Prosegui il testo sul caso Moro riportato qui sotto, riprendendo subito dopo la sua ultima frase.

» Documento:
■ ■ ■
Da tutto ciò deriva che la perdurante presenza di “faldoni classificati o, comunque, non disponibili” derivi dal fatto che non è stato ancora acquisito il non-vincolo del regime di pubblicità da parte degli enti originatori: fatto questo che comunque andrebbe approfondito per evitare che qualcuno non “declassificasse” senza validi e persistenti motivi.


5) Nel bel libro “Abbiamo ucciso Aldo Moro”, Steve Pieczenik ha raccontato la sua esperienza in Italia a fianco del Ministro Cossiga e della sua strategia volta a prendere tempo, manipolare le BR per spingerle ad effettuare l’unica mossa utile per lo Stato: assassinare Aldo Moro. Ed il comunicato del “Lago della Duchessa”, del quale Pieczenik si sarebbe dichiarato l’ispiratore, rappresentava il brusco stop che l’americano diede alle BR in relazione alle trattative in corso. Il tutto sarebbe avvenuto con la costante informazione a Cossiga ed Andreotti che si presero la responsabilità politica di attuare questo piano. Una rivelazione del genere avrebbe scatenato un terremoto politico in un Paese normale. Come mai in Italia è sostanzialmente passata inosservata?
■ ■ ■
» Voci del dataset:
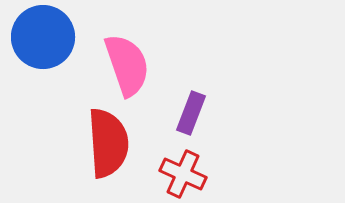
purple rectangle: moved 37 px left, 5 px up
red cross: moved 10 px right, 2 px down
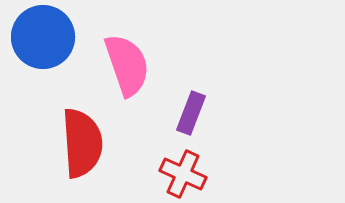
red semicircle: moved 26 px left
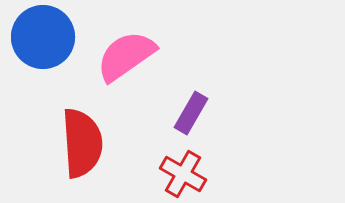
pink semicircle: moved 1 px left, 9 px up; rotated 106 degrees counterclockwise
purple rectangle: rotated 9 degrees clockwise
red cross: rotated 6 degrees clockwise
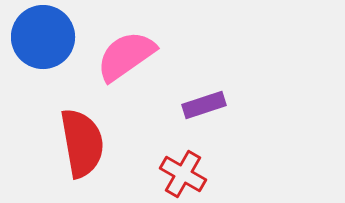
purple rectangle: moved 13 px right, 8 px up; rotated 42 degrees clockwise
red semicircle: rotated 6 degrees counterclockwise
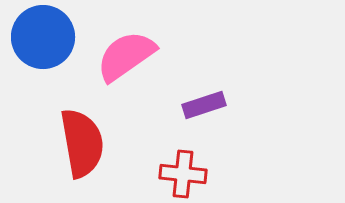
red cross: rotated 24 degrees counterclockwise
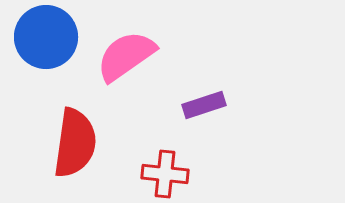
blue circle: moved 3 px right
red semicircle: moved 7 px left; rotated 18 degrees clockwise
red cross: moved 18 px left
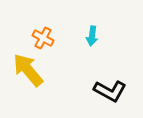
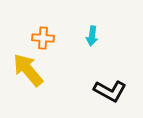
orange cross: rotated 25 degrees counterclockwise
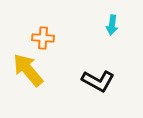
cyan arrow: moved 20 px right, 11 px up
black L-shape: moved 12 px left, 10 px up
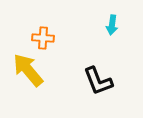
black L-shape: rotated 40 degrees clockwise
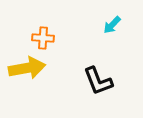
cyan arrow: rotated 36 degrees clockwise
yellow arrow: moved 1 px left, 2 px up; rotated 120 degrees clockwise
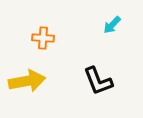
■ ■ ■
» Risultato dell'esercizio:
A questa domanda, ammesso che tutti i “passaggi” siano veri, mi sento di rispondere solo in un modo: nel nostro Paese la “rivelazione” di cui si parla nella domanda è sostanzialmente passata inosservata in quanto si risente, in quasi tutti gli ambienti, delle patologie presenti da noi e che, nell’insieme, costituiscono quello che io definisco “il caso Italia”, il caso di un Paese, cioè, che, pur ricco di cultura, di storia, di arte e di umanità, è stato tenuto prigioniero per anni e anni da ideologie utopistiche e soprattutto dal sopravvento dell’interesse privato su quello collettivo e da uno scarsissimo senso dello Stato e delle Istituzioni. Va aggiunto che il Paese, a volte ed anche per effetto di quanto prima specificato, è stato messo in gravi difficoltà, dall’impreparazione e dall’inefficienza di settori della Pubblica Amministrazione e degli Apparati dello Stato, per non parlare del fatto che la politica italiana è stata per anni coartata dalla complessità della sua collocazione geo-politica, dalla realtà interna, nella perdurante impossibilità di superare (conciliandolo o assorbendolo) il dualismo in essa presente e cioè: rivoluzione-riformismo, governo-opposizione, occidente-oriente, pubblico-privato.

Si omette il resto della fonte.